There is a disturbing trend in Florida's legislation that is aimed at censoring speech, legalizing discrimination, and limiting educational freedom of minorities in the state. The most recent example of this is the so called 'Parental Rights in Education' bill or what is also being called the 'Don't Say Gay' bill HB1557. This bill has the potential of effectively blocking classroom conversation about gender identity and sexuality at a time when these conversations are more important than ever. It can also have a chilling effect on teachers as the bill would allow parents to sue the school if they believe that a conversation or discussion was held that was not age appropriate.
Supporters of the bill claim that this is about parent's rights over what is taught to their students, a representative in favor of this bill argued that there is already efforts to inject classroom discussions about sexuality in lower grades and that this bill would prevent sex education type discussions when not appropriate. Yet this is just a smoke screen for a badly worded vague bill that prohibits discussion about sexual and gender identity in the 'primary school level' a term that is legally undefined in Florida law. For many LGBTQ+ kids, schools are an important source of information, and eliminating mention of these topics deprive students from learning from their peers. (For more discussion see “Gay is not a Permanent Thing: Legislature sends Controversial Bill to Governor" Florida Politics 2022).
Another example is a House Bill (HB7) that goes after constitutionally protected speech in both the classroom and the workplace. It will seek to ban dialogue about systemic racism, gender and race discrimination. It would allow Florida's employment discrimination statutes to give employees the ability to file discrimination claims against an employer engaging in training or discussion about black history, gender, race discrimination or any other training that would make them 'feel guilt' based on the past actions of members of the same race.
The bill would prohibit subjecting any individual to training or instruction that would cause an individual to "feel discomfort, guilt, anguish or any other form of psychological distress because of actions committed in the past by other members of the same race, color, sex or national origin." This is stunning because history does and should make people feel guilt, discomfort, anguish, and remorse.
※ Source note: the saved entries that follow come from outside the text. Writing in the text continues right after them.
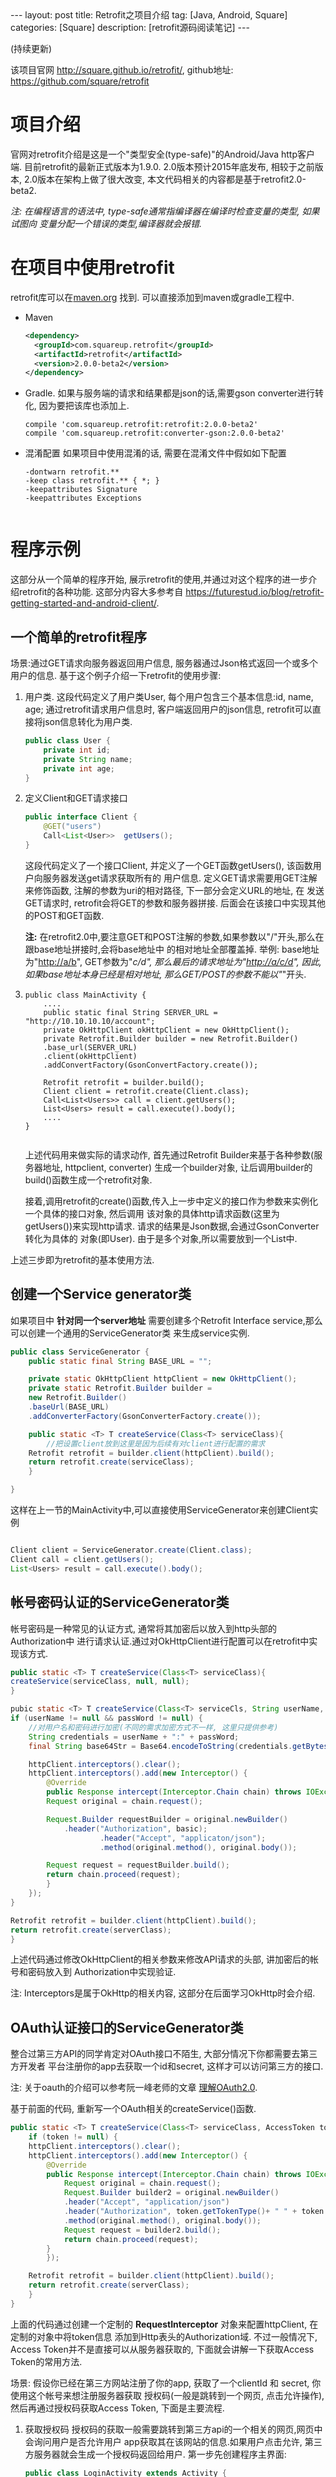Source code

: #+OPTIONS: num:nil
#+OPTIONS: ^:nil
#+OPTIONS: H:nil
#+OPTIONS: toc:nil
#+AUTHOR: Zhengchao Xu
#+EMAIL: xuzhengchaojob@gmail.com

#+BEGIN_HTML
---
layout: post
title: Retrofit之项目介绍 
tag: [Java, Android, Square]
categories: [Square]
description: [retrofit源码阅读笔记]
---
#+END_HTML

(持续更新)

该项目官网 [[http://square.github.io/retrofit/]], github地址: [[https://github.com/square/retrofit]]

* 项目介绍
官网对retrofit介绍是这是一个"类型安全(type-safe)"的Android/Java http客户端. 
目前retrofit的最新正式版本为1.9.0. 2.0版本预计2015年底发布, 相较于之前版本, 
2.0版本在架构上做了很大改变, 本文代码相关的内容都是基于retrofit2.0-beta2.

/注: 在编程语言的语法中, type-safe通常指编译器在编译时检查变量的类型, 如果试图向/
/变量分配一个错误的类型,编译器就会报错./

* 在项目中使用retrofit
retrofit库可以在[[http://search.maven.org/#search%7Cga%7C1%7Cretrofit][maven.org]] 找到. 可以直接添加到maven或gradle工程中.
+ Maven
  #+BEGIN_SRC xml
<dependency>
  <groupId>com.squareup.retrofit</groupId>
  <artifactId>retrofit</artifactId>
  <version>2.0.0-beta2</version>
</dependency>
  #+END_SRC
+ Gradle. 如果与服务端的请求和结果都是json的话,需要gson converter进行转化, 因为要把该库也添加上.
  #+BEGIN_SRC 
 compile 'com.squareup.retrofit:retrofit:2.0.0-beta2'
 compile 'com.squareup.retrofit:converter-gson:2.0.0-beta2' 
  #+END_SRC
+ 混淆配置
  如果项目中使用混淆的话, 需要在混淆文件中假如如下配置
  #+BEGIN_SRC 
-dontwarn retrofit.**
-keep class retrofit.** { *; }
-keepattributes Signature
-keepattributes Exceptions
  
  #+END_SRC
* 程序示例
这部分从一个简单的程序开始, 展示retrofit的使用,并通过对这个程序的进一步介绍retrofit的各种功能.
这部分内容大多参考自 [[https://futurestud.io/blog/retrofit-getting-started-and-android-client/]].
** 一个简单的retrofit程序
场景:通过GET请求向服务器返回用户信息, 服务器通过Json格式返回一个或多个用户的信息.
基于这个例子介绍一下retrofit的使用步骤:
1. 用户类. 这段代码定义了用户类User, 每个用户包含三个基本信息:id, name, age; 
   通过retrofit请求用户信息时, 客户端返回用户的json信息, retrofit可以直接将json信息转化为用户类.
   #+BEGIN_SRC java
public class User {
    private int id;
    private String name;
    private int age;
}
#+END_SRC
2. 定义Client和GET请求接口
   #+BEGIN_SRC java
public interface Client {
    @GET("users")
    Call<List<User>>  getUsers();
}
#+END_SRC
   这段代码定义了一个接口Client, 并定义了一个GET函数getUsers(), 该函数用户向服务器发送get请求获取所有的
   用户信息. 定义GET请求需要用GET注解来修饰函数, 注解的参数为uri的相对路径, 下一部分会定义URL的地址, 在
   发送GET请求时, retrofit会将GET的参数和服务器拼接.
   后面会在该接口中实现其他的POST和GET函数.

   *注:* 在retrofit2.0中,要注意GET和POST注解的参数,如果参数以"/"开头,那么在跟base地址拼接时,会将base地址中
   的相对地址全部覆盖掉. 举例: base地址为"http://a/b", GET参数为"/c/d", 那么最后的请求地址为"http://a/c/d",
   因此,如果base地址本身已经是相对地址, 那么GET/POST的参数不能以"/"开头.
3. <<主程序中实现get请求>>
   #+BEGIN_SRC 
public class MainActivity {
    ....
    public static final String SERVER_URL = "http://10.10.10.10/account";
    private OkHttpClient okHttpClient = new OkHttpClient();
    private Retrofit.Builder builder = new Retrofit.Builder()
	.base_url(SERVER_URL)
	.client(okHttpClient)
	.addConvertFactory(GsonConvertFactory.create());

    Retrofit retrofit = builder.build();
    Client client = retrofit.create(Client.class);
    Call<List<Users>> call = client.getUsers();
    List<Users> result = call.execute().body();
    ....
}
   
   #+END_SRC
   上述代码用来做实际的请求动作, 首先通过Retrofit Builder来基于各种参数(服务器地址, httpclient, converter)
   生成一个builder对象, 让后调用builder的build()函数生成一个retrofit对象.
   
   接着,调用retrofit的create()函数,传入上一步中定义的接口作为参数来实例化一个具体的接口对象, 然后调用
   该对象的具体http请求函数(这里为getUsers())来实现http请求. 请求的结果是Json数据,会通过GsonConverter转化为具体的
   对象(即User). 由于是多个对象,所以需要放到一个List中.
上述三步即为retrofit的基本使用方法.
** 创建一个Service generator类
如果项目中 *针对同一个server地址* 需要创建多个Retrofit Interface service,那么可以创建一个通用的ServiceGenerator类
来生成service实例.

#+BEGIN_SRC java
public class ServiceGenerator {
    public static final String BASE_URL = "";

    private static OkHttpClient httpClient = new OkHttpClient();
    private static Retrofit.Builder builder =
	new Retrofit.Builder()
	.baseUrl(BASE_URL)
	.addConverterFactory(GsonConverterFactory.create());

    public static <T> T createService(Class<T> serviceClass){
        //把设置client放到这里是因为后续有对client进行配置的需求
	Retrofit retrofit = builder.client(httpClient).build(); 
	return retrofit.create(serviceClass);
    }
				      
}

#+END_SRC

这样在上一节的MainActivity中,可以直接使用ServiceGenerator来创建Client实例

#+BEGIN_SRC java

    Client client = ServiceGenerator.create(Client.class);
    Client call = client.getUsers();
    List<Users> result = call.execute().body();

#+END_SRC
** 帐号密码认证的ServiceGenerator类
帐号密码是一种常见的认证方式, 通常将其加密后以放入到http头部的Authorization中
进行请求认证.通过对OkHttpClient进行配置可以在retrofit中实现该方式. 

#+BEGIN_SRC java
    public static <T> T createService(Class<T> serviceClass){
	createService(serviceClass, null, null);
    }

    pubic static <T> T createService(Class<T> serviceCls, String userName, String passWord)  {
	if (userName != null && passWord != null) {
	    //对用户名和密码进行加密(不同的需求加密方式不一样, 这里只提供参考)
	    String credentials = userName + ":" + passWord;
	    final String base64Str = Base64.encodeToString(credentials.getBytes(), Base64.NO_WRAP);

	    httpClient.interceptors().clear();
	    httpClient.interceptors().add(new Interceptor() {
		    @Override
		    public Response intercept(Interceptor.Chain chain) throws IOException {
			Request original = chain.request();

			Request.Builder requestBuilder = original.newBuilder()
			    .header("Authorization", basic);
                        .header("Accept", "applicaton/json");
                        .method(original.method(), original.body());

			Request request = requestBuilder.build();
			return chain.proceed(request);
		    }
		});
	}

	Retrofit retrofit = builder.client(httpClient).build();
	return retrofit.create(serverClass);
    }
#+END_SRC

上述代码通过修改OkHttpClient的相关参数来修改API请求的头部, 讲加密后的帐号和密码放入到
Authorization中实现验证.

注: Interceptors是属于OkHttp的相关内容, 这部分在后面学习OkHttp时会介绍.

** OAuth认证接口的ServiceGenerator类
整合过第三方API的同学肯定对OAuth接口不陌生, 大部分情况下你都需要去第三方开发者
平台注册你的app去获取一个id和secret, 这样才可以访问第三方的接口.

注: 关于oauth的介绍可以参考阮一峰老师的文章 [[http://www.ruanyifeng.com/blog/2014/05/oauth_2_0.html][理解OAuth2.0]].

基于前面的代码, 重新写一个OAuth相关的createService()函数.
#+BEGIN_SRC java
public static <T> T createService(Class<T> serviceClass, AccessToken token) {
    if (token != null) {
	httpClient.interceptors().clear();
	httpClient.interceptors().add(new Interceptor() {
		@Override
		public Response intercept(Interceptor.Chain chain) throws IOException {
		    Request original = chain.request();
		    Request.Builder builder2 = original.newBuilder()
			.header("Accept", "application/json")
			.header("Authorization", token.getTokenType()+ " " + token.getAccessToken())
			.method(original.method(), original.body());
		    Request request = builder2.build();
		    return chain.proceed(request);
		}
	    });

	Retrofit retrofit = builder.client(httpClient).build();
	return retrofit.create(serverClass);
    }
}
#+END_SRC

上面的代码通过创建一个定制的 *RequestInterceptor* 对象来配置httpClient, 在定制的对象中将token信息
添加到Http表头的Authorization域. 不过一般情况下, Access Token并不是直接可以从服务器获取的, 
下面就会讲解一下获取Access Token的常用方法. 

场景: 假设你已经在第三方网站注册了你的app, 获取了一个clientId 和 secret, 你使用这个帐号来想注册服务器获取
授权码(一般是跳转到一个网页, 点击允许操作), 然后再通过授权码获取Access Token, 下面是主要流程.

1. 获取授权码
   授权码的获取一般需要跳转到第三方api的一个相关的网页,网页中会询问用户是否允许用户
   app获取其在该网站的信息.如果用户点击允许, 第三方服务器就会生成一个授权码返回给用户.
   第一步先创建程序主界面:
   #+BEGIN_SRC java
public class LoginActivity extends Activity {
    //在第三方平台注册应用获取的clientId和secret
    private final String clientId = "your-client-id";
    private final String clientSecret = "your-client-secret";
    //获取跳转码后的跳转url, 在申请授权码时需要一并传给第三方服务器
    private final String redirectUri = "your://redirecturi";

    @Override
    protected void onCreate(Bundle savedInstanceState) {
        super.onCreate(savedInstanceState);
        setContentView(R.layout.activity_login);

        Button loginButton (Button) findViewById(R.id.loginbutton);
        loginButton.setOnClickListener(new View.OnClickListener() {
            @Override
            public void onClick(View v) {
                Intent intent = new Intent(
                    Intent.ACTION_VIEW,
                    Uri.parse(ServiceGenerator.API_BASE_URL + "/login" + "?client_id=" + clientId + "&redirect_uri=" + redirectUri));
                startActivity(intent);
            }
        });
    }
}
   #+END_SRC

   上述代码定义了一个基本的Android界面, 界面只有一个按钮, 点击按钮会请求授权码(一般会跳转到一个授权界面).
   在请求中传入一个了回调地址, 如果用户授权一般第三方服务器带着授权码会跳到这个地址, 所以必须在请求授权码
   时传入回调地址. 这在Android中会表现发送回调Uri的广播,并将授权码通过intent传递出去.
   所以app中需要在注册一个可以接受该intent的界面,这里还是使用主界面. 在AndroidMainfest.xml中设置intent-filter
   #+BEGIN_SRC xml
<activity  
    android:name="com.futurestudio.oauthexample.LoginActivity"
    android:label="@string/app_name"
    android:configChanges="keyboard|orientation|screenSize">
    <intent-filter>
        <action android:name="android.intent.action.VIEW" />
        <category android:name="android.intent.category.DEFAULT" />
        <category android:name="android.intent.category.BROWSABLE" />
        <data
            android:host="redirecturi"
            android:scheme="your" />
    </intent-filter>
</activity>  
   #+END_SRC

   在onResume处理接受到的Intent.
   这里假设授权码在intent中传递并且key值为code(第三方平台的回调方式需要参考他们的文档).
   #+BEGIN_SRC java
@Override
protected void onResume() {  
    super.onResume();

    Uri uri = getIntent().getData();
    if (uri != null && uri.toString().startsWith(redirectUri)) {
        String code = uri.getQueryParameter("code");
        if (code != null) {
            //处理授权码
        } else if (uri.getQueryParameter("error") != null) {
            //处理错误
        }
    }
} 
   #+END_SRC

   好, 到此为止,我们就已经获取到了授权码,下一步就是通过授权码获取Access Token. 
2. 获取Access Token
   上一步获取到授权码后, 就可以向第三方的Access Token服务器发送请求获取token. 我们可以写一个retrofit服务
   来实现这个功能. 
   #+BEGIN_SRC java
public interface LoginService {  
    @POST("/token")
    Call<AccessToken> getAccessToken(
            @Query("code") String code,
            @Query("grant_type") String grantType);
}
   #+END_SRC

   这里的code就是上一步获取的授权码, grantType是授权类型. 然后用下面的代码加入到onResume获取成功的代码段中
   #+BEGIN_SRC java
   if (code != null) {
            // get access token
            LoginService loginService = 
                ServiceGenerator.createService(LoginService.class, clientId, clientSecret);
            Call<AccessToken> call = loginService.getAccessToken(code, "authorization_code");
            AccessToken accessToken = call.execute().body();
   } 
   #+END_SRC

以上都是示例, 代码具体写法请参考相关第三方文档.
   
** 同步请求 vs 异步请求
Retrofit支持同步和异步请求, 不过Retrofit2的同步/异步架构功能与1有
很大不同, 具体请参考相关文档.
1. 同步请求
   直接调用execute()函数, 本文中的实例就是同步请求的例子.

   注意事项:
   + 不要在Android的主线程中调用execute(),有可能报错或导致ANR.
2. 异步请求
   异步请求的话调用enque()函数, 并向enque()传入一个Callback的参数.
   并需要要实现Callback的onSuccess和onFailure函数.
** 请求结果Response类
当调用execute()或enqueue()函数时, 会返回一个Reponse对象表示请求结果.
该请求结果包含了以下信息:
+ 结果码: 调用code()函数获得
+ 结果对象: 调用body()函数获得, 如[[主程序中实现get请求][示例]]所示.
+ 头部: 调用headers
+ 原始返回结果: 调用rawResponse()函数, 返回一个OkHttp的Response对象.
* Tips
1. 请求失败, body()返回值为null
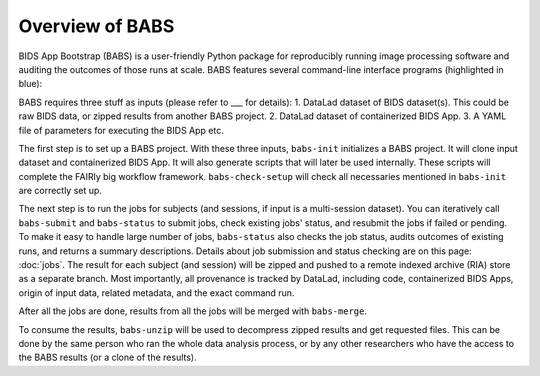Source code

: **********************
Overview of BABS
**********************


BIDS App Bootstrap (BABS) is a user-friendly Python package for reproducibly
running image processing software and auditing the outcomes of those runs at scale.
BABS features several command-line interface programs (highlighted in blue):

.. image:: https://github.com/PennLINC/babs/raw/enh/docs/docs/source/_static/babs_cli.png
.. ^^ change `enh/docs` to `main` after merging the branch into main!

BABS requires three stuff as inputs (please refer to ___ for details):
1. DataLad dataset of BIDS dataset(s). This could be raw BIDS data, or zipped results from another BABS project.
2. DataLad dataset of containerized BIDS App.
3. A YAML file of parameters for executing the BIDS App etc.

The first step is to set up a BABS project.
With these three inputs, ``babs-init`` initializes a BABS project.
It will clone input dataset and containerized BIDS App. It will also
generate scripts that will later be used internally. These scripts will
complete the FAIRly big workflow framework. ``babs-check-setup`` will
check all necessaries mentioned in ``babs-init`` are correctly set up.

The next step is to run the jobs for subjects (and sessions, if input is a multi-session dataset).
You can iteratively call ``babs-submit`` and ``babs-status`` to submit jobs, check existing
jobs' status, and resubmit the jobs if failed or pending. To make it easy to handle large number
of jobs, ``babs-status`` also checks the job status, audits outcomes of existing runs, and returns a summary
descriptions. Details about job submission and status checking are on this page: :doc:`jobs`. The result for each subject (and session)
will be zipped and pushed to a remote indexed archive (RIA) store as a separate branch.
Most importantly, all provenance is tracked by DataLad, including code, containerized BIDS Apps,
origin of input data, related metadata, and the exact command run.


After all the jobs are done, results from all the jobs will be merged with ``babs-merge``.

To consume the results, ``babs-unzip`` will be used to decompress zipped results and get requested files.
This can be done by the same person who ran the whole data analysis process,
or by any other researchers who have the access to the BABS results (or a clone of the results).
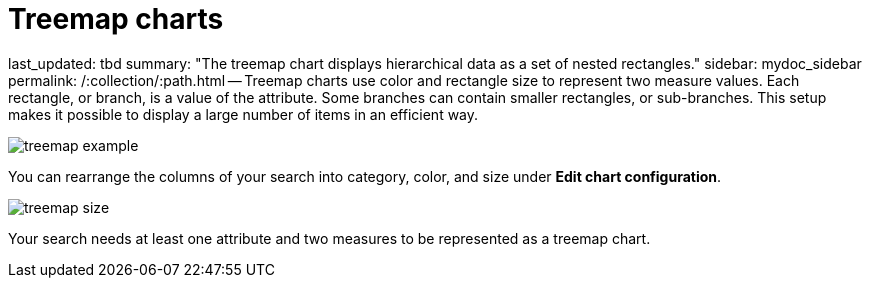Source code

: = Treemap charts

last_updated: tbd summary: "The treemap chart displays hierarchical data as a set of nested rectangles." sidebar: mydoc_sidebar permalink: /:collection/:path.html -- Treemap charts use color and rectangle size to represent two measure values.
Each rectangle, or branch, is a value of the attribute.
Some branches can contain smaller rectangles, or sub-branches.
This setup makes it possible to display a large number of items in an efficient way.

image::{{ site.baseurl }}/images/treemap_example.png[]

You can rearrange the columns of your search into category, color, and size under *Edit chart configuration*.

image::{{ site.baseurl }}/images/treemap_size.png[]

Your search needs at least one attribute and two measures to be represented as a treemap chart.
How will this law impact the teaching of the holocaust, the Native American genocide, African American slavery and oppression, among others?
In Florida, the governor is attempting to turn the argument about racism on its head, arguing that anti-racism is instead racism. It attempts to sugarcoat and re-write history in order to restrict any discussions that offend members of other races. It also assumes that people are not morally responsible for the mistakes of past generations. However, Number 14:18 clearly indicate that God 'by no means clearing the guilty, visiting the iniquities of the parent's upon the children to the third and fourth generation.' It is important to teach and understand the past even though it is unpleasant, disturbing and traumatic.
Our United States history has been one of enslavement, oppression, sharecropping, lynching, and discrimination against African-American's and many other minority groups. To forget our history of violence and discrimination is to dishonor the memory of victims, it is to forget how hate and oppression became normalized and codified in law and permitted for such a long time, and how people became dehumanized which allowed others to enslave and oppress.
It is also significant that while some voices in our society continue to insist that the United States doesn't have a problem with systematic racism and discrimination against LGBTQ+ community, examples of legalized and codified racism like these bills only underscore the very problem it denies. These bills are designed to hurt minority populations in Florida including people of color, women, and the LGBTQ+ community. There is no question that when society and especially the church remains silent and when discrimination is legalized, more drastic forms of exclusion, violence, and discrimination will follow.